What lines in the listing below hold the string "format"? Please copy them out.
(Provided data)
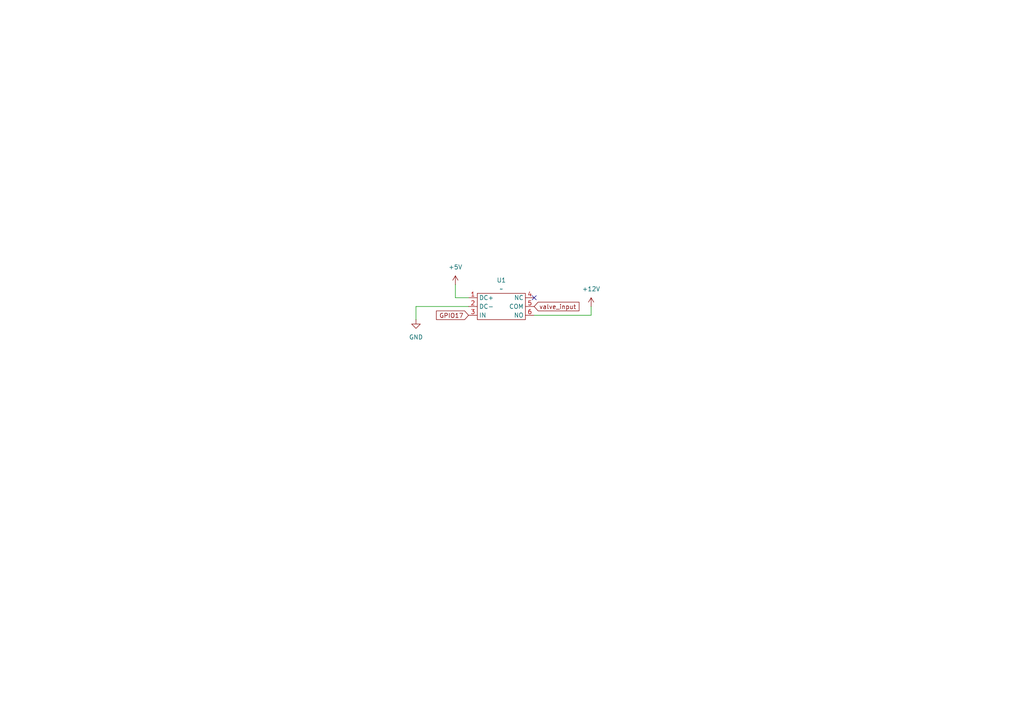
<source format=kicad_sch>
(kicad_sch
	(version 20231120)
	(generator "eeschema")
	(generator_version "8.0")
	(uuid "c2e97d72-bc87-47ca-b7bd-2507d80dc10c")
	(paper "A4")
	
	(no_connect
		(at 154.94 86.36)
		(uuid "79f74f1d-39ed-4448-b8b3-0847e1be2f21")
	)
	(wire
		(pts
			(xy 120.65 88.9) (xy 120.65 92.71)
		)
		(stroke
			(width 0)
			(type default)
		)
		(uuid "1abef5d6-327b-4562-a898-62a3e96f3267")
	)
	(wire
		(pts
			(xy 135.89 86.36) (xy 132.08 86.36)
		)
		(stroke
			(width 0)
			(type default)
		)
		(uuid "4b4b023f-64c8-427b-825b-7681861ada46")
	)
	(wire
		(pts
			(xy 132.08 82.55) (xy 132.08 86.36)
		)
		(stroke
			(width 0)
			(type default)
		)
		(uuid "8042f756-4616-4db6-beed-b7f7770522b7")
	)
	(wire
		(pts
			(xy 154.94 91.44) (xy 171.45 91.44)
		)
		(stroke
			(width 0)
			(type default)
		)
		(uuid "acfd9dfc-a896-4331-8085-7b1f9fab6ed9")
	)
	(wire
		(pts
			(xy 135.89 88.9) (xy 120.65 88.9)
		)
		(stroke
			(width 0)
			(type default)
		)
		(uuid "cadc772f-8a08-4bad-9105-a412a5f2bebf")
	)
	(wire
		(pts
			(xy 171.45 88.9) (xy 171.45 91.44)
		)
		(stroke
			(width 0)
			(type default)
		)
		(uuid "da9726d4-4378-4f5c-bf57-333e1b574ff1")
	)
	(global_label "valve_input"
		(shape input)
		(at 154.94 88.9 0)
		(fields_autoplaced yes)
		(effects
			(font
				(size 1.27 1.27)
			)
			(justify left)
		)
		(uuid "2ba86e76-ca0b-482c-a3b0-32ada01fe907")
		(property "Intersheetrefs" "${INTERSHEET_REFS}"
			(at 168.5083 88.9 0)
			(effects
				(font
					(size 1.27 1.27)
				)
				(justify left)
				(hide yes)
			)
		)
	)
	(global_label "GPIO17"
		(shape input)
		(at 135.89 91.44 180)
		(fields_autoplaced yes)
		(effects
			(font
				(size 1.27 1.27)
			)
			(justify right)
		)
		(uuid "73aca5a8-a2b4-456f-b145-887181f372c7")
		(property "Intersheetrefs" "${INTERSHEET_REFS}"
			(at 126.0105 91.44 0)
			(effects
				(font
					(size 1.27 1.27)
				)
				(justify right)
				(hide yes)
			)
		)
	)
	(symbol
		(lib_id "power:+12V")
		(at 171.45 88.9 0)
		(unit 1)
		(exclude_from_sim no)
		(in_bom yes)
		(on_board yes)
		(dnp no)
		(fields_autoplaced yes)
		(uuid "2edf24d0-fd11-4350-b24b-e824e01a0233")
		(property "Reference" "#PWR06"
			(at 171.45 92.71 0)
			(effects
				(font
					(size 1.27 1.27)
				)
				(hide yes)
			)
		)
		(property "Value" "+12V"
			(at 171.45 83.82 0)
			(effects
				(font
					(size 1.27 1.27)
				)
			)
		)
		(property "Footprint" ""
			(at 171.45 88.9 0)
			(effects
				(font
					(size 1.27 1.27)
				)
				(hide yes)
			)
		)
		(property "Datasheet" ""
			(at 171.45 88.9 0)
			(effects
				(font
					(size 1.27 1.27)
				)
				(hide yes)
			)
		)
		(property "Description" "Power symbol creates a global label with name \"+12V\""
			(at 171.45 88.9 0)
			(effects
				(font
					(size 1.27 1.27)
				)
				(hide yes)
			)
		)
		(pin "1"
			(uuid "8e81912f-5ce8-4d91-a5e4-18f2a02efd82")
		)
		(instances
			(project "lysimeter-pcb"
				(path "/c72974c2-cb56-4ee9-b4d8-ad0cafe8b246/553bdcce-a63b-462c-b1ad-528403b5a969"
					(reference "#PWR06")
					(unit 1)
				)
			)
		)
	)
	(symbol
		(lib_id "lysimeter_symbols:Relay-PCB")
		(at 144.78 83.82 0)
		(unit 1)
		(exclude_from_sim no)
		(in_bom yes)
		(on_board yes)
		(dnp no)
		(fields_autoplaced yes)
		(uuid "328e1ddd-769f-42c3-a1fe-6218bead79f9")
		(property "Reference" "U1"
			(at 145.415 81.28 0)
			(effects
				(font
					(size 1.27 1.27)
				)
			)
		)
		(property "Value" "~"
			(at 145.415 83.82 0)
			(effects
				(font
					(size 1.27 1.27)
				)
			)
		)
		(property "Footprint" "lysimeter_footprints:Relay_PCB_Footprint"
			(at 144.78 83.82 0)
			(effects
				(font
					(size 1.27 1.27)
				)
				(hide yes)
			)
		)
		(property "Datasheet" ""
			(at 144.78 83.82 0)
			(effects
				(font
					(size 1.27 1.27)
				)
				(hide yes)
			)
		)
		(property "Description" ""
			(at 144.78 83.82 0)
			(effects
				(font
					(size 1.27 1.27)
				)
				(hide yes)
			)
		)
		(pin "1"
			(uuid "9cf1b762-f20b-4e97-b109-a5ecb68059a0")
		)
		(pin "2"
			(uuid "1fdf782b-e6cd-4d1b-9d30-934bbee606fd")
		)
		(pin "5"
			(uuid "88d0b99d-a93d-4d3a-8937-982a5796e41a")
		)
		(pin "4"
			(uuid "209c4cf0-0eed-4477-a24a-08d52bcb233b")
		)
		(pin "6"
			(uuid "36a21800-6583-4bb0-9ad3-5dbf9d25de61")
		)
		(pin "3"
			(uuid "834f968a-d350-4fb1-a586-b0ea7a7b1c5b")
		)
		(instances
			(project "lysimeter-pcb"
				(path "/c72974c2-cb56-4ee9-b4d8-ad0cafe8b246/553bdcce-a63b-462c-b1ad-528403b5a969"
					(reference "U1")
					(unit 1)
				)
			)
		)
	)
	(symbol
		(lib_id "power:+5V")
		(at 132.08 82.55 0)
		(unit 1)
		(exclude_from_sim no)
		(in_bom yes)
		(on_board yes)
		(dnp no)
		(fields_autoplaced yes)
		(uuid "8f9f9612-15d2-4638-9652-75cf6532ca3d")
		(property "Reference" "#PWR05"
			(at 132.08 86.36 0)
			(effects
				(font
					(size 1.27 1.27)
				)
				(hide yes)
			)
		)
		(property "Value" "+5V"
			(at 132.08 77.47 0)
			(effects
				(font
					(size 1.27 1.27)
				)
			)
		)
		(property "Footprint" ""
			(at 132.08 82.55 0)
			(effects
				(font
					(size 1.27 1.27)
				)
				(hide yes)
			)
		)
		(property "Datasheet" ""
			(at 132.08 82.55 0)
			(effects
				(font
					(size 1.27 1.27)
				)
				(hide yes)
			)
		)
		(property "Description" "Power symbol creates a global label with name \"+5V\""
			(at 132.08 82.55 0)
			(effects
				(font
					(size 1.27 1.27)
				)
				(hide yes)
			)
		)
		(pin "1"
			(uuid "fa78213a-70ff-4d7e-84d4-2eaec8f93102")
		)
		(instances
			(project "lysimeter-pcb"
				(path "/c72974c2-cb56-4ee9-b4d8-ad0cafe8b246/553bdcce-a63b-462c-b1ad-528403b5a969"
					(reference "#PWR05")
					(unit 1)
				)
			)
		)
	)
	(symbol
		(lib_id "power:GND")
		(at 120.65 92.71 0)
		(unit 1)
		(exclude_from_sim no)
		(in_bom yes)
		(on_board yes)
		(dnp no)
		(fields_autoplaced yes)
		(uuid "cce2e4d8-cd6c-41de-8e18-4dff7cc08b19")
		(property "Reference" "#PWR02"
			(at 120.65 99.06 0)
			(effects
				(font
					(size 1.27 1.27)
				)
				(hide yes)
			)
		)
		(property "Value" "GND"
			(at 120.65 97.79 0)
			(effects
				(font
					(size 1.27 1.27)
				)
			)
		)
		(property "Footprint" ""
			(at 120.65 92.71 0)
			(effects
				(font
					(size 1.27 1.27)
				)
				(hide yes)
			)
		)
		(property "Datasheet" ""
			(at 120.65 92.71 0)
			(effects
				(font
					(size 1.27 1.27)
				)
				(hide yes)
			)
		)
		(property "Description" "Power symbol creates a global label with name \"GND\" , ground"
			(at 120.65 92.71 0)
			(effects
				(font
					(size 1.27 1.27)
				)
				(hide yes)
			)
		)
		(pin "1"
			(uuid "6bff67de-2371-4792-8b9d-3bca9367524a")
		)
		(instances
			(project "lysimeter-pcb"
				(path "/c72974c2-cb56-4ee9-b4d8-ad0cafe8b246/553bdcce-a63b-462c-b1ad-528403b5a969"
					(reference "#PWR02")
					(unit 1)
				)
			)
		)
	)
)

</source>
(End Provided data)
(Provided data)
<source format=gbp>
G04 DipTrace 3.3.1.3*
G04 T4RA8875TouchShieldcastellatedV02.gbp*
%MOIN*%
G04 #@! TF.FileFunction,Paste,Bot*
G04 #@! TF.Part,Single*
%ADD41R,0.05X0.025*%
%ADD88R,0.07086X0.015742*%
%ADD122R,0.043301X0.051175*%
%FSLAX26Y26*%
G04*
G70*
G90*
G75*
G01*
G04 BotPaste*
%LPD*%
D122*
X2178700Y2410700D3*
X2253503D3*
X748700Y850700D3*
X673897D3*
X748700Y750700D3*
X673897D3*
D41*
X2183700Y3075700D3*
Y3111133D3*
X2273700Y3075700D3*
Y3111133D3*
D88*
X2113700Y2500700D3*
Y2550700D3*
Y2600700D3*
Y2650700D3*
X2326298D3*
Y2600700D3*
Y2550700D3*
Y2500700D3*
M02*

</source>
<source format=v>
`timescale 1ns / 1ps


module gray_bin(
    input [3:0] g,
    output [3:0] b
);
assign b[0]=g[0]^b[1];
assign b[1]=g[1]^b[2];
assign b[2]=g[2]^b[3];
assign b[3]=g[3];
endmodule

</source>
(End Provided data)
▸ **Expected answer**:
<source format=kicad_sch>
<source format=gbp>
<source format=v>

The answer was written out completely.